Houston, TX Changes Emergency Response Policy: Welcome News to Some | DENENA | POINTS

Houston, TX Changes Emergency Response Policy: Welcome News to Some

Houston accident attorneys note that in what will be welcome news to some people, the City of Houston, TX has changed its emergency response policy after being challenged on the efficacy of the program. The change comes about as the result of complaints brought by a Kingwood family. In the incident that generated the initial controversy over the Houston, TX emergency response policy, a mother backed over her daughter accidentally in her SUV. The 4-year-old child received fatal injuries from the accident.

From what our Houston accident attorneys were able to learn of the SUV backover accident, it does not seem that the results would have been different had the emergency response policy been different in this case. But we understand the family’s needs to externalize the events and to work to bring about change that might help others. Their child’s death will serve a purpose if the circumstances surrounding her tragic demise could help save others in the future.

The Houston policy at issue initially sent fire trucks to what news accounts portrayed as “low level” calls to determine if an ambulance was needed. The Kingwood family and even some paramedics fell that this policy falls short of serving the needs of victims of emergencies in Houston, TX. And to the minds of our Houston accident attorneys, the old policy did seem a little arbitrary and inflexible. It seems to us that a dispatcher couldn’t always tell over the phone during a call with a distraught, possibly traumatized, caller the true “level” of the incident in question.

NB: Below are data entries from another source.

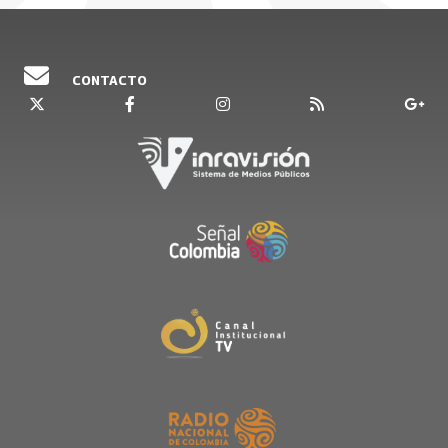
Barranquilla
y ha tenido importantes
colaboraciones con artistas de la talla de
Alexander Abreu. Acompaña a Alejandra
CONTACTO
Restrepo en este episodio a conocer una de las
bandas más apetecidas del momento en el
Caribe colombiano.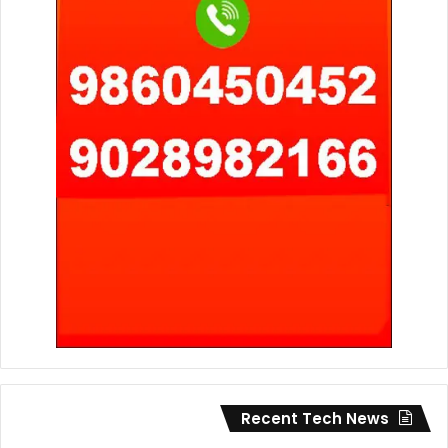
Recent Tech News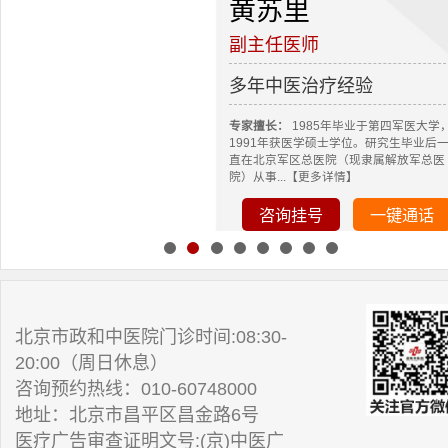
黄苏里
副主任医师
多年中医治疗经验
专家擅长：
1985年毕业于第四军医大学
1991年获医学硕士学位。研究生毕业后
直在北京军区总医院（现隶属解放军总医
院）从事...【更多详情】
咨询挂号
一键通话
北京市政和中医院门诊时间:08:30-
20:00（周日休息）
咨询预约热线：010-60748000
地址：北京市昌平区昌金路6号
医疗广告审查证明文号:(京)中医广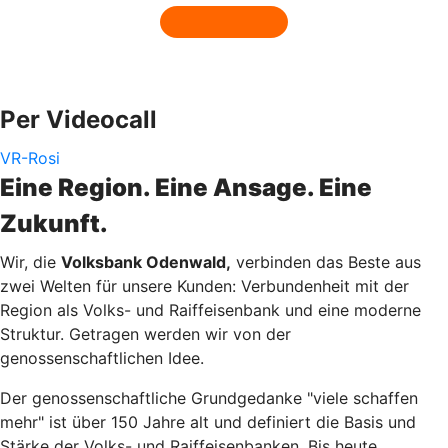
Per Videocall
VR-Rosi
Eine Region. Eine Ansage. Eine
Zukunft.
Wir, die
Volksbank Odenwald,
verbinden das Beste aus
zwei Welten für unsere Kunden: Verbundenheit mit der
Region als Volks- und Raiffeisenbank und eine moderne
Struktur. Getragen werden wir von der
genossenschaftlichen Idee.
Der genossenschaftliche Grundgedanke "viele schaffen
mehr" ist über 150 Jahre alt und definiert die Basis und
Stärke der Volks- und Raiffeisenbanken. Bis heute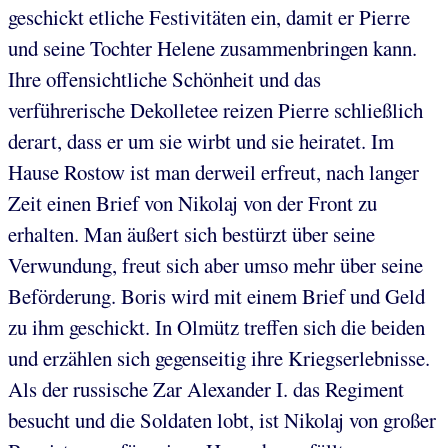
geschickt etliche Festivitäten ein, damit er Pierre
und seine Tochter Helene zusammenbringen kann.
Ihre offensichtliche Schönheit und das
verführerische Dekolletee reizen Pierre schließlich
derart, dass er um sie wirbt und sie heiratet. Im
Hause Rostow ist man derweil erfreut, nach langer
Zeit einen Brief von Nikolaj von der Front zu
erhalten. Man äußert sich bestürzt über seine
Verwundung, freut sich aber umso mehr über seine
Beförderung. Boris wird mit einem Brief und Geld
zu ihm geschickt. In Olmütz treffen sich die beiden
und erzählen sich gegenseitig ihre Kriegserlebnisse.
Als der russische Zar Alexander I. das Regiment
besucht und die Soldaten lobt, ist Nikolaj von großer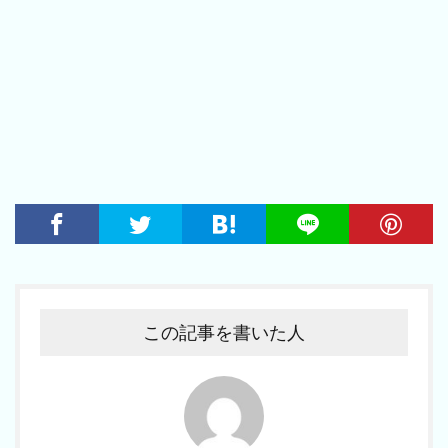
この記事を書いた人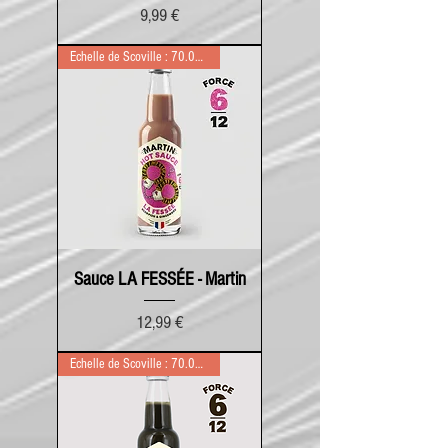
Prix
9,99 €
Echelle de Scoville : 70.000
Sauce LA FESSÉE - Martin
Prix
12,99 €
Echelle de Scoville : 70.000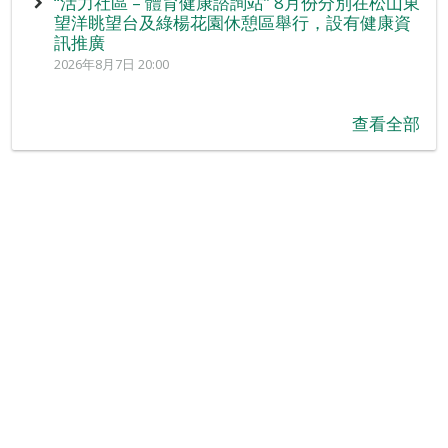
“活力社區 – 體育健康諮詢站” 8月份分別在松山東
望洋眺望台及綠楊花園休憩區舉行，設有健康資
訊推廣
2026年8月7日 20:00
查看全部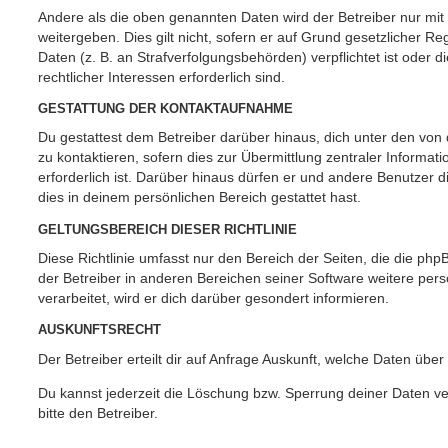
Andere als die oben genannten Daten wird der Betreiber nur mit
weitergeben. Dies gilt nicht, sofern er auf Grund gesetzlicher 
Daten (z. B. an Strafverfolgungsbehörden) verpflichtet ist oder 
rechtlicher Interessen erforderlich sind.
GESTATTUNG DER KONTAKTAUFNAHME
Du gestattest dem Betreiber darüber hinaus, dich unter den vo
zu kontaktieren, sofern dies zur Übermittlung zentraler Informat
erforderlich ist. Darüber hinaus dürfen er und andere Benutzer d
dies in deinem persönlichen Bereich gestattet hast.
GELTUNGSBEREICH DIESER RICHTLINIE
Diese Richtlinie umfasst nur den Bereich der Seiten, die die ph
der Betreiber in anderen Bereichen seiner Software weitere p
verarbeitet, wird er dich darüber gesondert informieren.
AUSKUNFTSRECHT
Der Betreiber erteilt dir auf Anfrage Auskunft, welche Daten über
Du kannst jederzeit die Löschung bzw. Sperrung deiner Daten ve
bitte den Betreiber.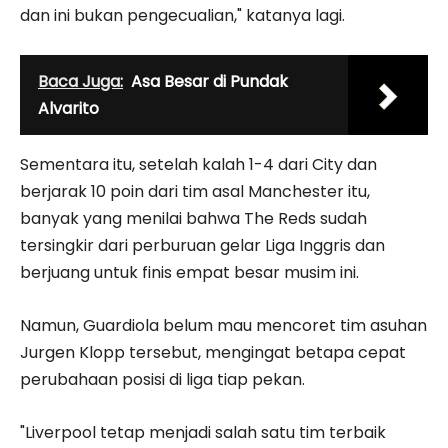
dan ini bukan pengecualian," katanya lagi.
Baca Juga:
Asa Besar di Pundak
Alvarito
Sementara itu, setelah kalah 1-4 dari City dan
berjarak 10 poin dari tim asal Manchester itu,
banyak yang menilai bahwa The Reds sudah
tersingkir dari perburuan gelar Liga Inggris dan
berjuang untuk finis empat besar musim ini.
Namun, Guardiola belum mau mencoret tim asuhan
Jurgen Klopp tersebut, mengingat betapa cepat
perubahaan posisi di liga tiap pekan.
"Liverpool tetap menjadi salah satu tim terbaik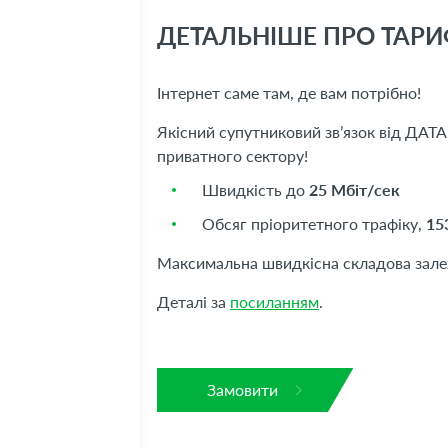
ДЕТАЛЬНІШЕ ПРО ТАРИ
Інтернет саме там, де вам потрібно!
Якісний супутниковий зв’язок від ДАТА
приватного сектору!
Швидкість до
25 Мбіт/сек
Обсяг пріоритетного трафіку,
15
Максимальна швидкісна складова залеж
Деталі за
посиланням
.
Замовити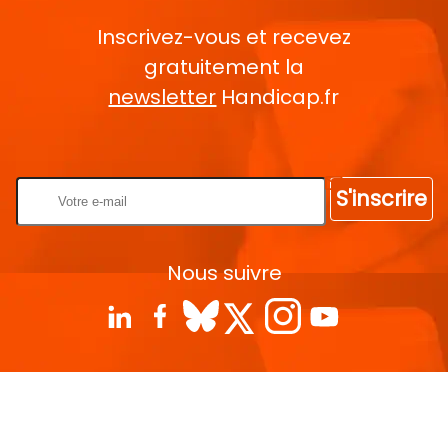
Inscrivez-vous et recevez
gratuitement la
newsletter
Handicap.fr
Rentrez votre E-mail
S'inscrire
Nous suivre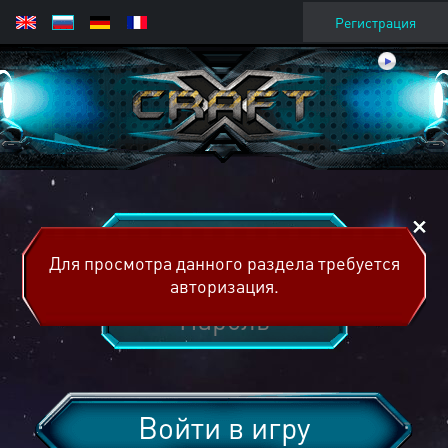
Регистрация
Для просмотра данного раздела требуется
авторизация.
Войти в игру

The new policy should send now be sending ambulances out to respond to most emergency calls for injury accidents and medical emergencies. Our Houston accident attorneys firmly believe that the City of Houston, and other government entities, should be conscientious about their budgets and cost saving measures. But like the family in Kingwood, we Houston accident attorneys question the attempt to slash emergency response services when the government has quite a few less critical, even unnecessary, programs it could slash first.